6 "And tell him, 'God blesses those who do not turn away because of Me.'" Matthew 11:6 [NLT]
"Do not lose faith," Jesus says. "For those who remain faithful will be blessed."

The month of July and this first week of August has been a trying time for me at work, with frequent visits from Vice Presidents in the company and the termination of my own supervisor. Many long days and longer weeks. Through it all, the Lord has been faithful. He has given me the stamina to push through the hardship and succeed. He has been with me -- very near to me, in fact -- and He continues to show me the way. I started this trying time with the first prayer I mentioned above, "God, help me to get through this." Though I also prayed for my now unemployed former supervisor, my thoughts were very much on myself and my family. But thankfully, I never turned to the second or third prayers, "God tell me why," and "Are You really there?" My prayers progressed to things like, "Please, God, be near, and help me through this. Use me as an example of Your grace," and then, "Thank You, Lord, for being so near to me through this."

That's not to say that I've never had doubts in my life. We all have doubts at some point or other. And God knows that we will. He doesn't tell us that we will be punished for our doubts. Quite the opposite, in fact, He tells us that He "blesses those who do not turn away." It's a wonderful, frightening, humbling experience to feel God so near. I don't deserve it, but am so thankful for it, and so thankful that I didn't turn to doubt.
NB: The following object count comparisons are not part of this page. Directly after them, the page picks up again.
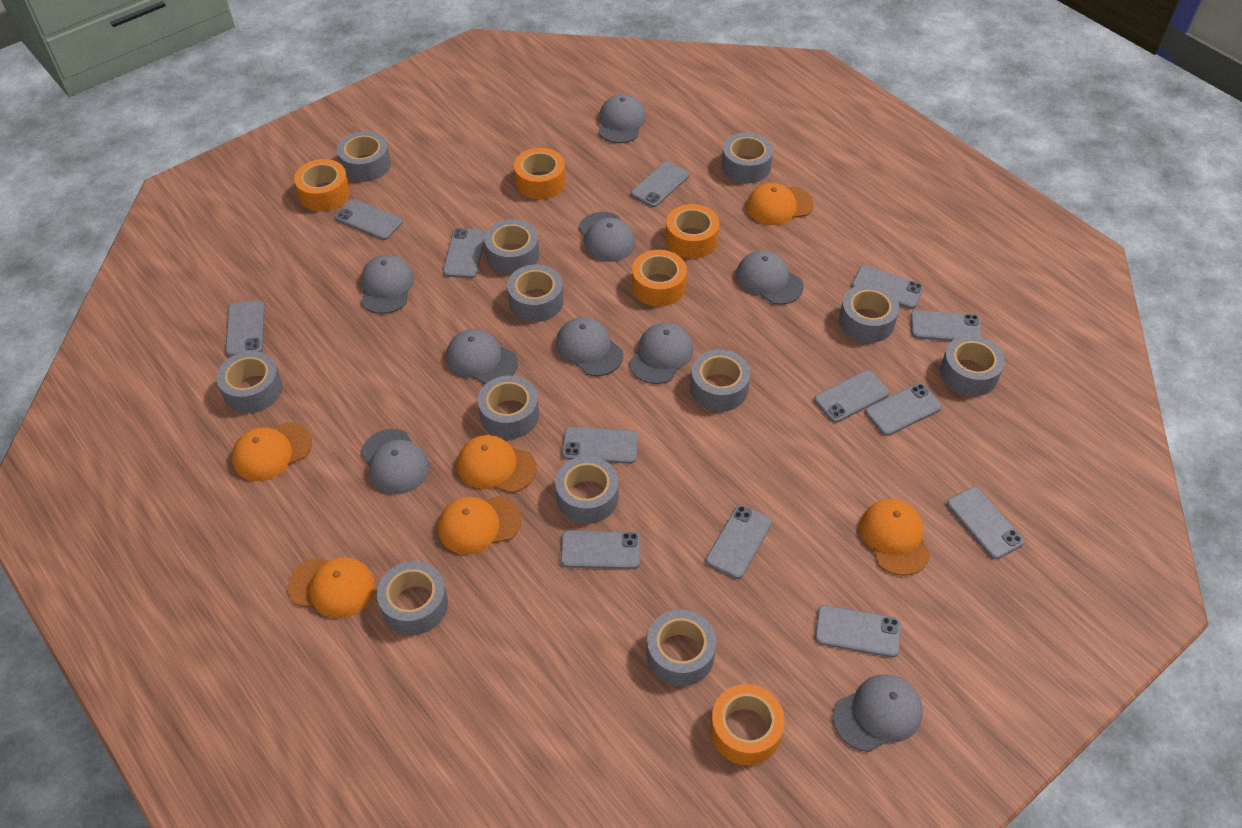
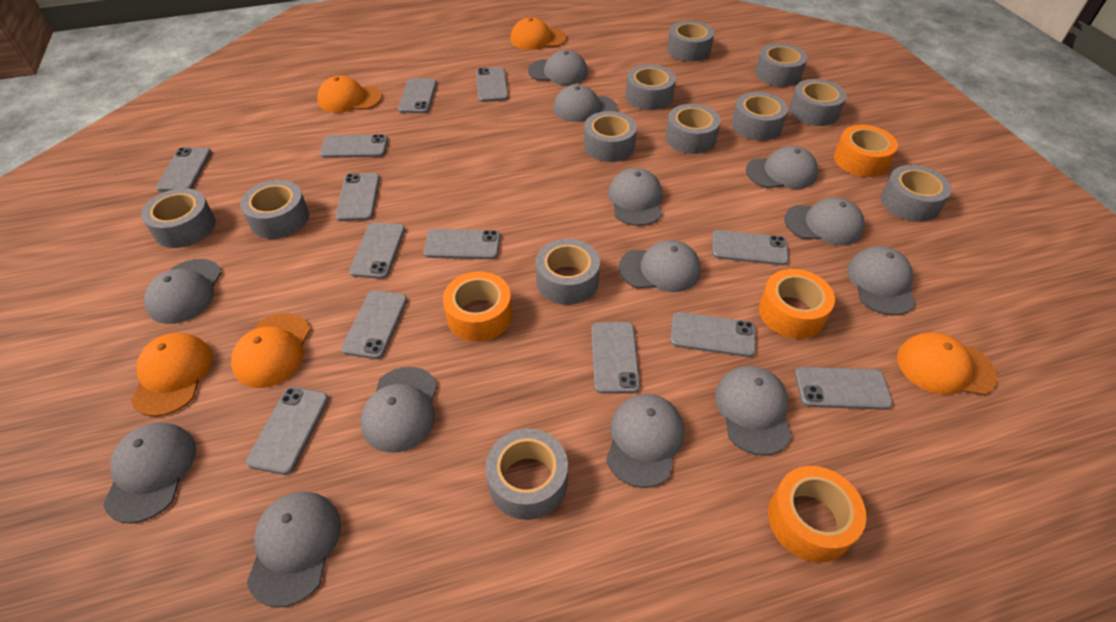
grey cap: [361,255,414,314] [361,429,429,494] [446,329,518,384] [556,317,623,376] [578,212,636,262] [598,94,646,143] [629,322,694,384] [736,250,804,305] [832,674,923,752] = 9 -> [103,422,196,524] [144,259,222,324] [247,492,341,608] [361,367,437,453] [528,50,588,85] [553,84,617,122] [606,394,684,488] [608,168,662,226] [619,240,701,292] [715,366,792,456] [746,146,818,189] [785,197,865,245] [847,246,916,315] = 13
orange cap: [232,422,312,481] [288,557,375,619] [438,496,521,555] [457,435,537,493] [746,183,814,225] [860,499,930,576] = 6 -> [131,333,213,417] [231,313,311,388] [317,75,382,113] [510,17,567,50] [897,332,998,395] = 5
orange tape: [294,159,350,211] [514,148,566,199] [632,250,687,307] [666,204,719,258] [710,684,785,765] = 5 -> [443,272,512,342] [759,269,835,339] [768,466,866,562] [834,125,898,177] = 4

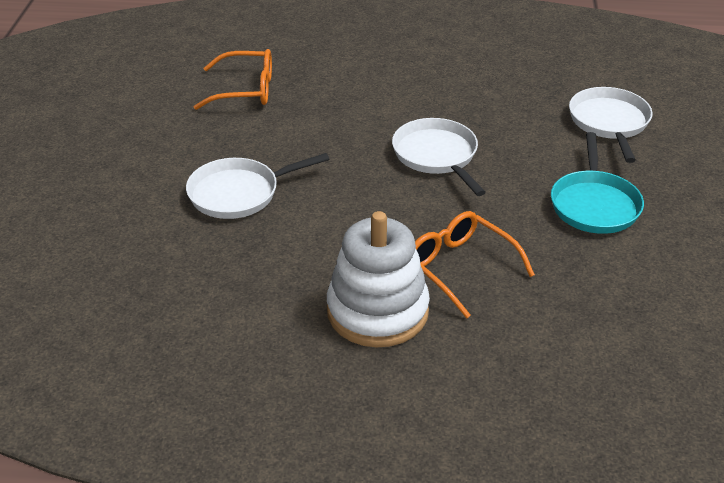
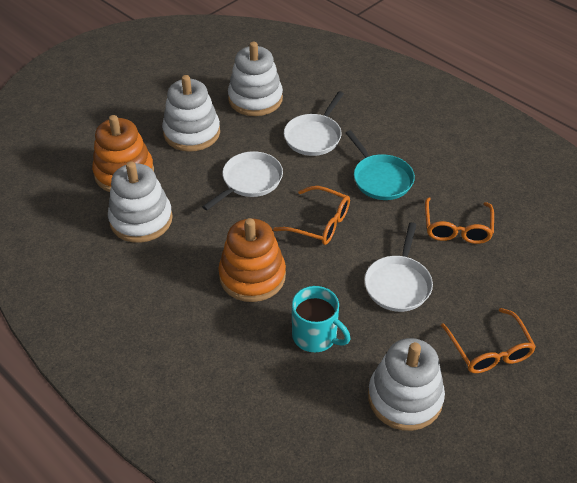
orange glasses: [194,49,272,110] [415,211,535,318] = 2 -> [273,186,350,245] [425,197,494,244] [441,308,536,373] = 3
orange stacking toy: none = 0 -> [92,115,154,192] [218,218,286,302] = 2
turquoise mug: none = 0 -> [292,286,350,352] = 1
white stacking toy: [327,211,430,347] = 1 -> [108,161,173,243] [162,75,220,152] [228,42,283,116] [368,338,445,431] = 4

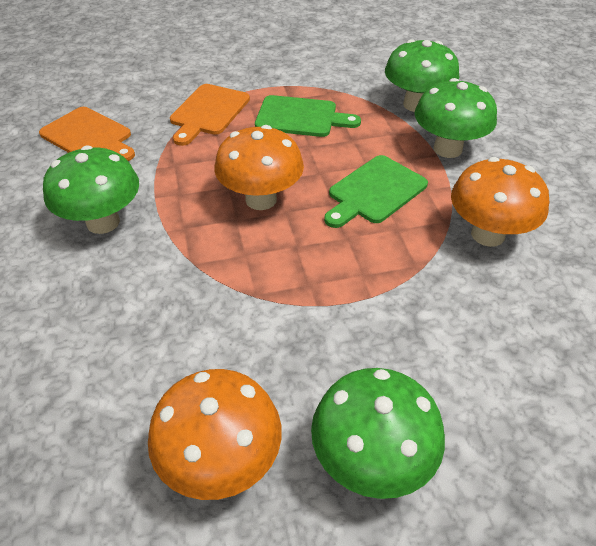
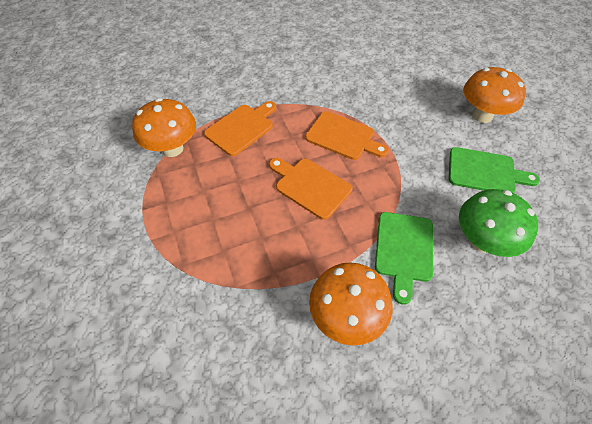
green mushroom: [43,145,139,234] [311,368,445,499] [385,39,460,112] [414,78,497,158] = 4 -> [459,189,538,257] = 1
orange cutting board: [39,107,135,161] [170,84,250,146] = 2 -> [204,101,276,156] [269,158,352,220] [305,111,389,160] = 3

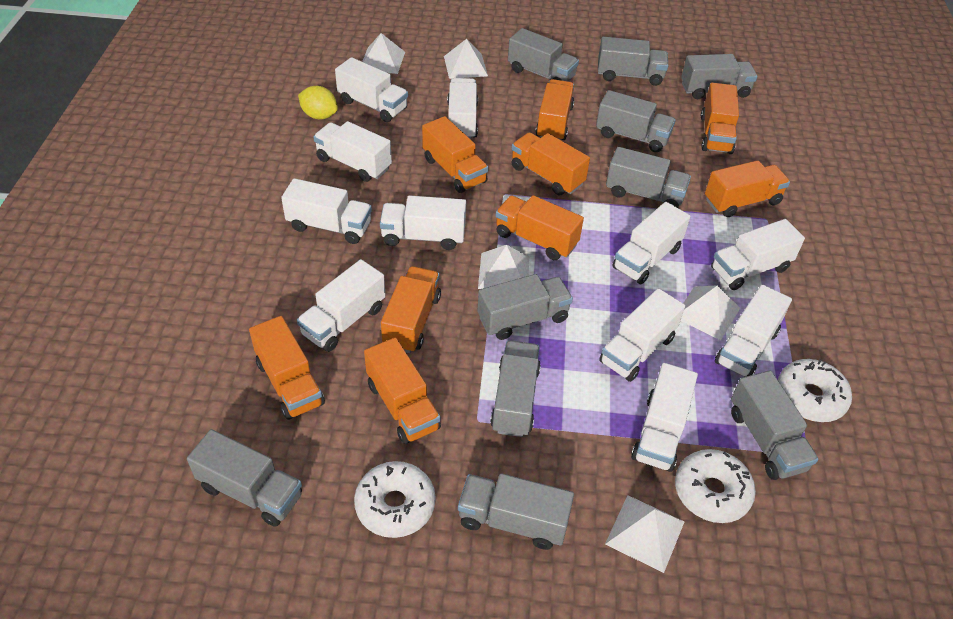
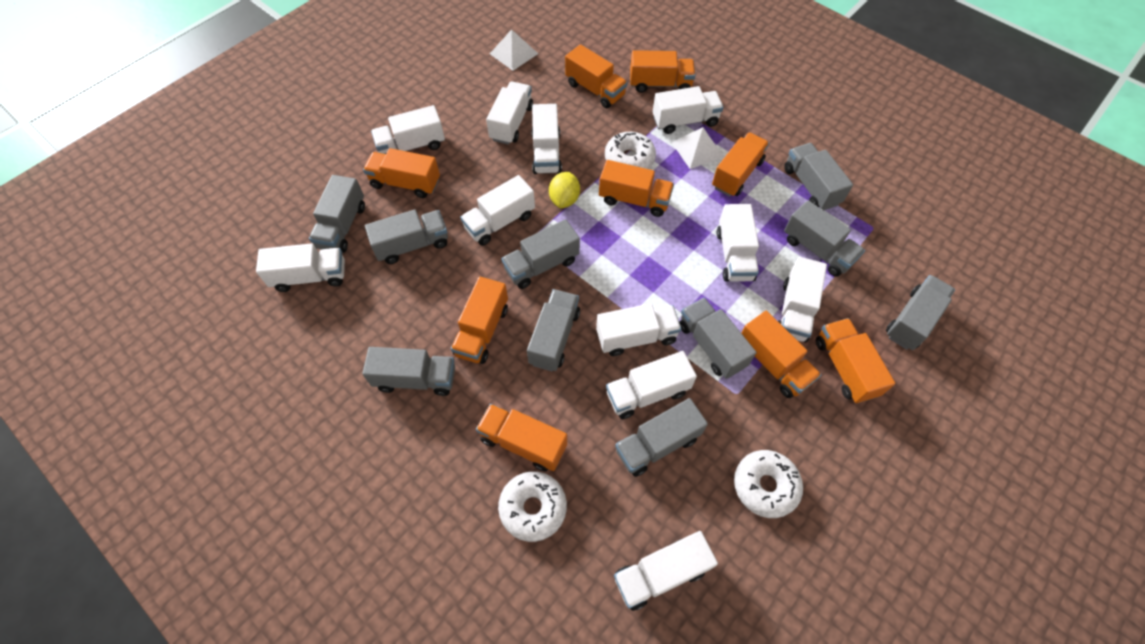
white pyramid: [362,33,405,74] [444,39,488,79] [478,245,530,289] [605,495,684,573] [681,285,740,340] = 5 -> [490,29,538,71] [671,127,723,169] = 2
Look back. Look around. Look ahead. How do you deal with doubt?

PRAYER: Thank You, Father, for being with me and guiding me through this difficult time in the workplace. For being so near and so faithful. For humbling me. For giving me the wisdom to turn to You instead of turning to doubt. Use me, Lord, and my experience, that others might come to know such nearness to You.